Wisden was critical of Pataudi’s captaincy saying he seemed too ready to switch his batting order and too conservative in employment of his attack, but perhaps those issues were brought about more by the pressures he had mentioned in his earler writings rather than any lack of captaincy skill on Pataudi’s part. Given that Wisden chose to do so it is perhaps forgiveable that anyone in the 21st century should overlook the context of the times in judging Pataudi’s performance. But this was a time of massive upheaval in India, with independence and partition coming the following year. At one function Pataudi produced the quip; The task before Nehru is much simpler than mine. While he has to face three Englishmen, Lord Pethick Lawrence, Sir Stafford Cripps and Mr AV Alexander, I have to deal with eleven. As already noted Pataudi had a very English sense of humour, but I suspect there was a heartfelt subtext involved in that one.

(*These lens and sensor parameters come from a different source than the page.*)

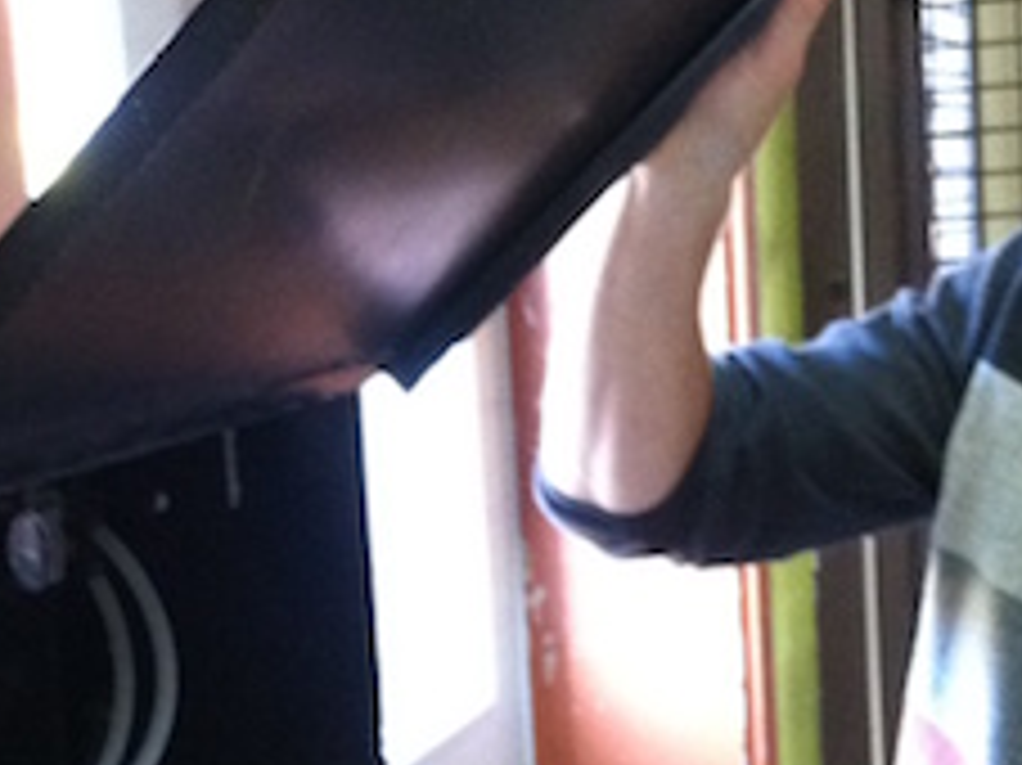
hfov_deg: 21.2
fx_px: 2685
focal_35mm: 91
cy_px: 529
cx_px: 176
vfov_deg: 16.2
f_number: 2.8
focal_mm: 3.85
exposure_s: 1/15
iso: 500
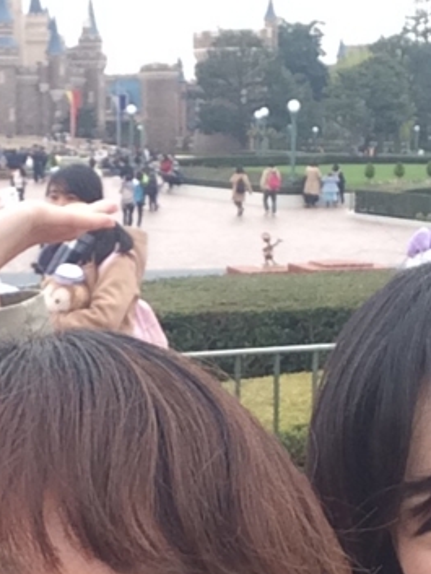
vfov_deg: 21.7
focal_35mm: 90
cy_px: 361
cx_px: 106
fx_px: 1493
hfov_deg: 16.3
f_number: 2.4
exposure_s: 1/299
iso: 50
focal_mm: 2.15
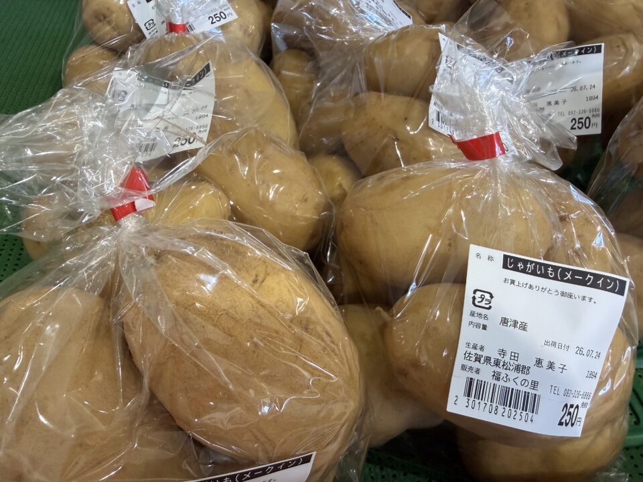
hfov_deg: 71.6
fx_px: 446
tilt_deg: -49.5
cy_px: 241
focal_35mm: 24
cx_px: 322
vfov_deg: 56.8
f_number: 2.2
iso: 200
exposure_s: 1/60
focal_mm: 2.22
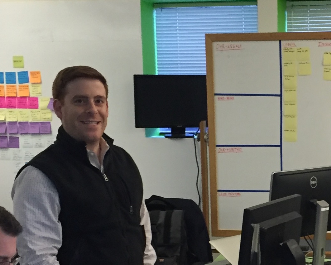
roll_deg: +0.7
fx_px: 852
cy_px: 252
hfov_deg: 21.3
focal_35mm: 87
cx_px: 316
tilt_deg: -10.3
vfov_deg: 17.3
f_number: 2.2
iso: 160
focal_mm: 4.15
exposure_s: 1/30
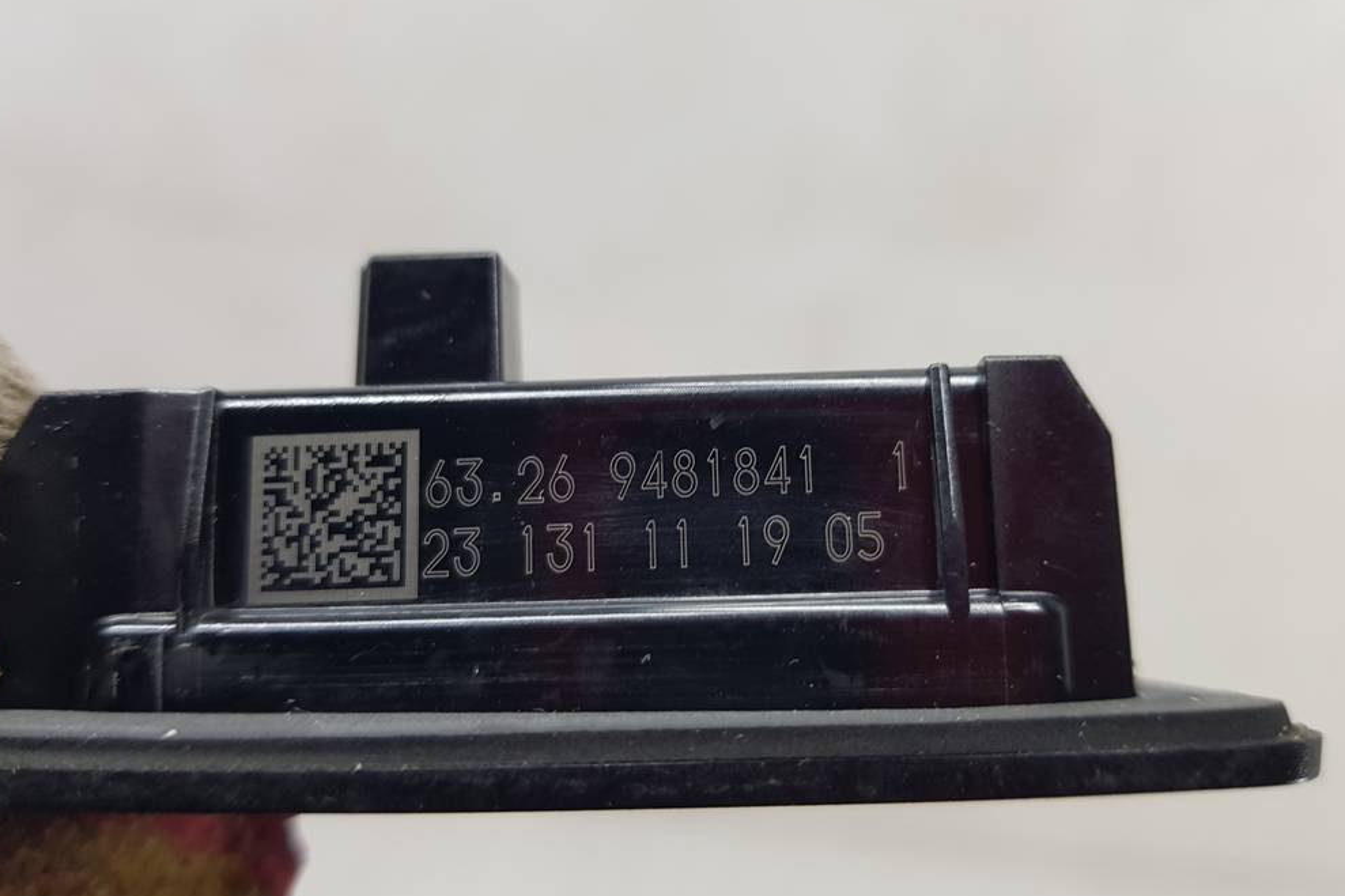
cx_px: 685
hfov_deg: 65.5
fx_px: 1046
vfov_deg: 46.4
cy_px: 416
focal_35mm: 28
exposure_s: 1/100
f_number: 1.7
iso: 100
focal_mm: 4.2
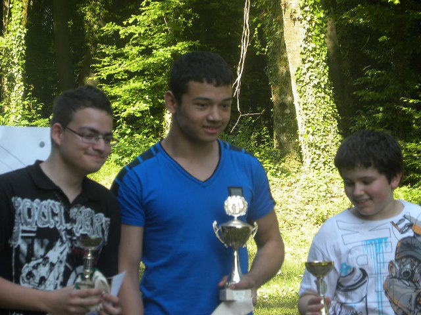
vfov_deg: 7.0
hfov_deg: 9.3
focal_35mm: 212
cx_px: 210
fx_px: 2578
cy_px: 158
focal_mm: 37.7
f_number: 4.5
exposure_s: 1/80.8
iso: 64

As big a hurdle as any to Pataudi doing better in 1946 was his poor health and, given how creditable his figures were without it, it is interesting to speculate just what his record might have been had he been fully fit throughout the 1930s, let alone the World War Two blighted 1940s. As it was the 1946 tour was Pataudi’s swansong, and he never played serious cricket again. He was not lost to sport, and he continued to compile tall breaks on the billiard table, and he played polo. It was whilst playing that sport, at the age of 42 and on his son’s eleventh birthday, that Pataudi lost his life. It is not known whether his heart attack caused his fall, or whether it was the other way round, but either way he died far too young.
On the cricket field Pataudi Junior, who I wrote about here before his untimely death, has a considerably better Test record than his father, to set against an inferior First Class record. It is invidious to compare them, but inevitable that will be done. One of the few qualified to carry out that exercise was Lyn Wellings, who played with the father and saw plenty of the son. Unusually for Wellings he rather sat on the fence, his opinion being The father was the more polished batsman, and his son the stronger stroke-player
Quite a side that one, and there was Jahangir Khan as well, a much better cricketer than his disappointing Test record suggests – curious that the weakness is in the spin department
Comment by fredfertang | 12:00am GMT 3 January 2015
Thanks for another great article fred. Imagine if Duleep and Pataudi snr were fit and available for India at the time. They could have fielded quite a side in the day: Merchant, Mushtaq Ali, Duleep, Pataudi, CK Nayudu, Amarnath, Mankad (in the latter part of the decade and possibly Ram Singh before him), Dilawar Hussein, Amar Singh, Md Nissar, Ramji/Banerjee.
Some great names there and the back up crew weren’t too shabby either.
Comment by the big bambino | 12:00am GMT 3 January 2015
Yes the spin was bare until Mankad later in the decade. Probably they would have played Jamshedi (spelling probably wrong) in a holding pattern until he came along and after CK’s brother had proven himself not good enough at test level.
I think an overlooked gem is Ram Singh whose fc record is good and was a capable bat. In many ways foreshadowing Mankad himself. I don’t know why he wasn’t picked but for practically every inexplicable occurrence in Indian cricket of the time you could safely assume political reasons.